Although spotting galls is often easy, identification of some can be harder. The standard work is Redfern, Shirley & Bloxham (British Plant Galls – identification of galls on plants and fungi. Field Studies 10, 207-531, 2002). This was also published as a book by the Field Studies Council. It has been out of print for a while now, and is hard to get hold of. A revised edition has been promised for several years.
Although this book has excellent keys, and many black and white diagrams, its few colour illustrations are not that useful: Margaret Redfern’s latest book (Plant Galls, Collins, 2011) is excellent on the biology of gall-formers, but won’t help you identify them, and has rather fewer colour illustrations of galls and their formers than I would have hoped for. This takes me to two very useful and readily available books: Redfern & Askew (Plant Galls, Naturalist’s Handbooks 17, Richmond, 1992), which has keys to galls on many trees and some herbs, and some colour illustrations, and Darlington (The Pocket Encyclopedia of Plant Galls in Colour, Blandford, 1968), which with its combination of colour photos and coloured drawings is still the best photographic guide to galls we have. It also has useful tips on how to rear galling insects.
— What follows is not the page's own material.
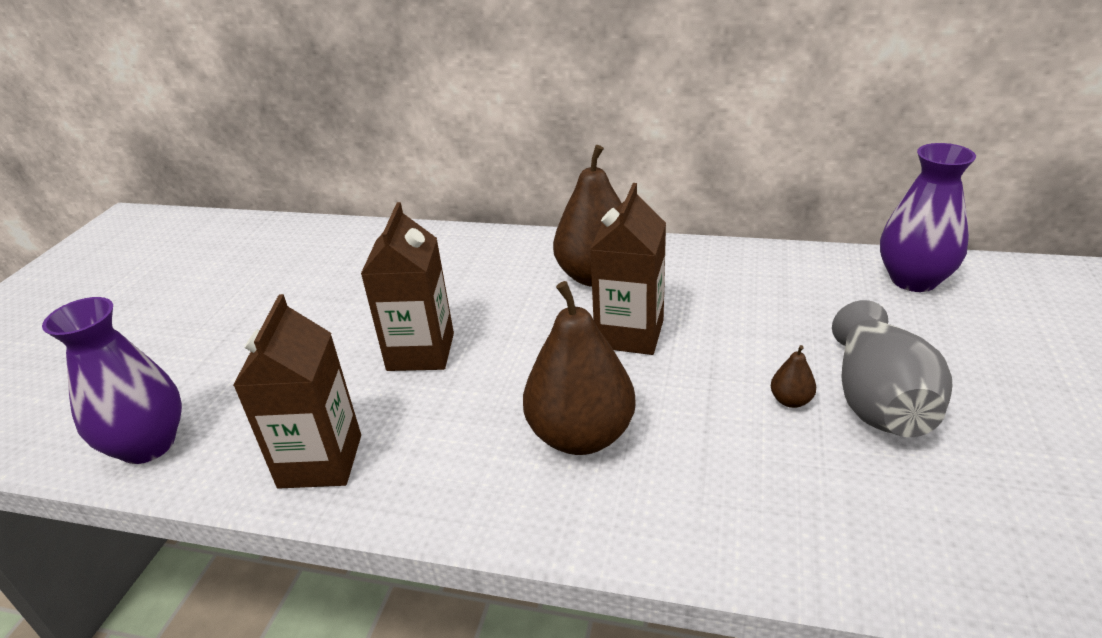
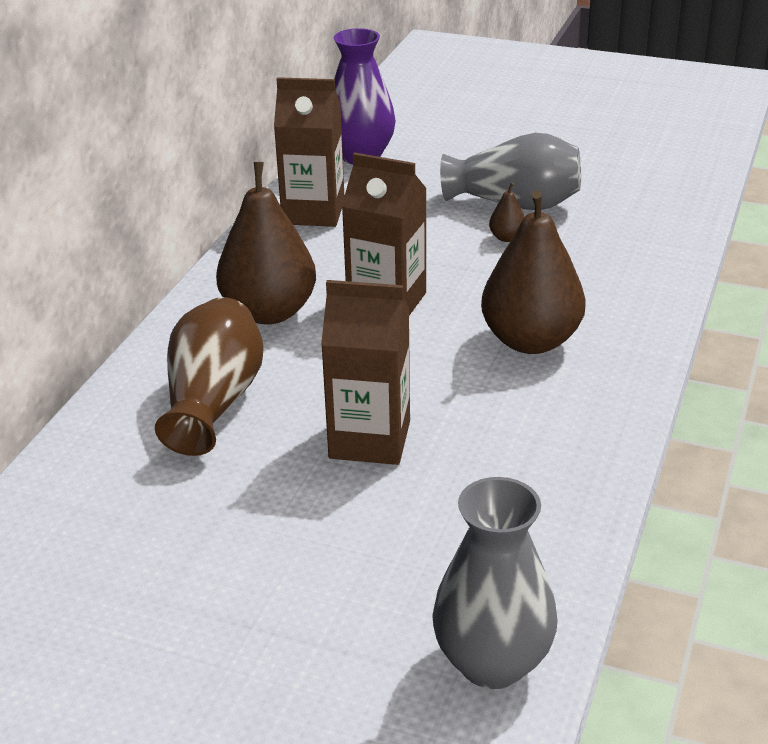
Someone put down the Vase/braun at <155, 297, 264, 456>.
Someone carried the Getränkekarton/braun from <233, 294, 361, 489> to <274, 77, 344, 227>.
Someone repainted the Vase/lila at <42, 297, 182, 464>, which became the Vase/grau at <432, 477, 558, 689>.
Now to today’s gall. The photo is of the Red Pea Gall, formed (like all galls, the gall is made from plant tissues, induced by the galler) by the oak pea gall wasp Cynips divisa on Quercus robur, taken in the Harris Garden last week. This gall is about 5mm diameter, a flattened sphere with a short stalk to the underside of the leaf. This gall is formed by the asexual generation of this wasp (many gall wasps have hideously complicated life histories) and contains one developing larva. In the autumn the larva will pupate inside the gall and an adult female will be formed. This matures in the gall and then bites its way out. It does not need to mate to become fertile, and seeks out oak leaf buds in which to lay its eggs. This induces the formation of another gall, the red wart gall, in the bud. Males and females emerge from these galls in the spring, mate, and eggs are laid in the veins of expanding leaves, which induces the formation of the red pea gall shown above.